Nous allons être sollicités sur les enjeux éthiques qui se posent dans ce contexte-là, notamment autour du consentement. Comment gère-t-on le consentement quand les données sont persistantes ? Cette persistance et la capacité à pouvoir accéder à des données que nous n'avions pas auparavant sont un vrai progrès, mais il faut savoir le gérer sur le long terme – et par « long terme », je veux dire ici « l'éternité ». C'est particulièrement important pour la gestion des données génétiques ou d'autres données par nature très confidentielles.

Tout médecin a accès aujourd'hui aux outils numériques qui sont offerts à l'ensemble de la population, notamment les réseaux sociaux ou les outils qui permettent d'échanger du courrier de façon soi-disant gratuite. En fait, ce type d'outil ne préserve pas l'anonymisation ou la confidentialité des échanges. Il faut que les médecins sachent se positionner pour faire en sorte qu'ils utilisent des outils qui leur permettent d'agir de façon éthique, y compris de ce point de vue-là.

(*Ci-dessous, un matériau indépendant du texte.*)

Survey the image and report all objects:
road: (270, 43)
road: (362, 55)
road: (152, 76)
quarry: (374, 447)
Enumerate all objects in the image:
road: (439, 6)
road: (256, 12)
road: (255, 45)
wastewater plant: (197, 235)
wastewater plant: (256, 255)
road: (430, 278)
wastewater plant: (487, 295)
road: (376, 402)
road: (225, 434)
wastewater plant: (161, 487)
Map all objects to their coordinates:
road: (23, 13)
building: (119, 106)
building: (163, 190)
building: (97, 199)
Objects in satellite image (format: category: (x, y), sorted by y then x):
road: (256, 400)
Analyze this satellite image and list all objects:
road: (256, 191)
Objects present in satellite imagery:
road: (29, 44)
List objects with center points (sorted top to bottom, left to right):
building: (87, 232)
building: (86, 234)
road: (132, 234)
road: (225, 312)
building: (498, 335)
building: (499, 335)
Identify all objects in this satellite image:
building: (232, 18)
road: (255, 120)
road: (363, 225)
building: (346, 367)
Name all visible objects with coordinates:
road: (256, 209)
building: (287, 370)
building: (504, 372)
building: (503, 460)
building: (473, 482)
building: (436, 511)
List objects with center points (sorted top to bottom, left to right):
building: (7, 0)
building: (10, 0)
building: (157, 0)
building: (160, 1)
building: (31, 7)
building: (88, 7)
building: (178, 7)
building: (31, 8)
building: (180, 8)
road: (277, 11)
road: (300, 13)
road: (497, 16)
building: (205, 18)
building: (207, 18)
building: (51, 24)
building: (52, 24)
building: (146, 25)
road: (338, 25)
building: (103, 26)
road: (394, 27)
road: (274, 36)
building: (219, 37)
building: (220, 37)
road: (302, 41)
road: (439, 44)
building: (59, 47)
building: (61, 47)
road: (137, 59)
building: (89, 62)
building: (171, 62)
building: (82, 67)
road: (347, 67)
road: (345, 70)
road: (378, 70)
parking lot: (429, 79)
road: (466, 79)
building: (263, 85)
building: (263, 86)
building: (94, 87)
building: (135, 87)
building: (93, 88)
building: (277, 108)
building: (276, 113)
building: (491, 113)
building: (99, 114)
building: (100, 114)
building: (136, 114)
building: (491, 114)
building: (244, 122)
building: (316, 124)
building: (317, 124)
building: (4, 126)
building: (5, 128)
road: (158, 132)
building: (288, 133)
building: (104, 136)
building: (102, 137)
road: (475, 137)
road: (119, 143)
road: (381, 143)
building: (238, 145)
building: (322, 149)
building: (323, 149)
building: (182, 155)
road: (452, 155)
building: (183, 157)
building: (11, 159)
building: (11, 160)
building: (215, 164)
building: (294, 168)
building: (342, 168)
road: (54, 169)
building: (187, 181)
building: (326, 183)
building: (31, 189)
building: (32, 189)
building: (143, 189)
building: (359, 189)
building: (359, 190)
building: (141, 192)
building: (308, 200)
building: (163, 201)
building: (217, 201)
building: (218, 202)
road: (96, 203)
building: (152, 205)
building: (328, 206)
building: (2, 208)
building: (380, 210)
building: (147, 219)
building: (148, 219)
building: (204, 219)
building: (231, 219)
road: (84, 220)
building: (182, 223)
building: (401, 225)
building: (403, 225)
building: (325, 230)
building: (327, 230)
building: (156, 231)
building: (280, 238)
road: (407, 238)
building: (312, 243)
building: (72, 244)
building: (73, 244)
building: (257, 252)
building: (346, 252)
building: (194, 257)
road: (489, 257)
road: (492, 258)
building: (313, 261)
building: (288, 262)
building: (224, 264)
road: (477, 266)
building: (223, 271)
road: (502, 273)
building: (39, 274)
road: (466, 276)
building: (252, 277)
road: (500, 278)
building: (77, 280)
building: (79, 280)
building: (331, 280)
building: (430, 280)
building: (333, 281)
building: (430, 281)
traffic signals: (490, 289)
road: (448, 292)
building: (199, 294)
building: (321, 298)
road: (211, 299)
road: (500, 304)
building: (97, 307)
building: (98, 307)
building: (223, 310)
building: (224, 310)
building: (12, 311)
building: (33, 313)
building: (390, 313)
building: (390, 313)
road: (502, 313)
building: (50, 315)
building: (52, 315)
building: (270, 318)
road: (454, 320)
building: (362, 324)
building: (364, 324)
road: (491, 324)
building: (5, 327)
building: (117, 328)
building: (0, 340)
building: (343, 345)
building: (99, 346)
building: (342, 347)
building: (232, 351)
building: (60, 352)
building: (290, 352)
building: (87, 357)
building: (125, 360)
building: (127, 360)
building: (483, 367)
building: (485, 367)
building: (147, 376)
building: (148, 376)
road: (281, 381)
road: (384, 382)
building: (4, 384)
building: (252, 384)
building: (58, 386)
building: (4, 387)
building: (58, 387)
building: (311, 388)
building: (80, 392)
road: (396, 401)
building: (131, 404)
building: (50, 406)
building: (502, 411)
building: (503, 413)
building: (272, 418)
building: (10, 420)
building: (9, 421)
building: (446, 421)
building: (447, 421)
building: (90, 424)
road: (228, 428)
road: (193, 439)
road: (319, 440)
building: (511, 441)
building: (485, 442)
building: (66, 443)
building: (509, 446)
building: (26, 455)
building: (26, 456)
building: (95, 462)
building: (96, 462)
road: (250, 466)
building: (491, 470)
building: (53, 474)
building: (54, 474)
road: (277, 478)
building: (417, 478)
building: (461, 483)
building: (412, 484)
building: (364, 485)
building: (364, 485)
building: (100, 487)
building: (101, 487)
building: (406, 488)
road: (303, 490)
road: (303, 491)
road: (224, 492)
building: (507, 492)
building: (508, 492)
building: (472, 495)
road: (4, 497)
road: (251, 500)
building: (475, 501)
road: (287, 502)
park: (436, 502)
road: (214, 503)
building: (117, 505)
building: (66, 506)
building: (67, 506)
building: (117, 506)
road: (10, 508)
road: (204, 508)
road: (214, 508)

Le rapport co-écrit avec David Gruson comme l'avis n° 129 du CCNE évoquent les questionnements éthiques liés à l'« augmentation » de la personne humaine. Certains seront bien sûr portés par le système de santé, mais la société sera confrontée à la tentation du contournement de l'interdit : « je veux me faire augmenter ; c'est possible en France, je le fais, ce n'est pas possible en France, je vais chercher ailleurs ». Nous ne pouvons plus réfléchir comme si les frontières étaient étanches.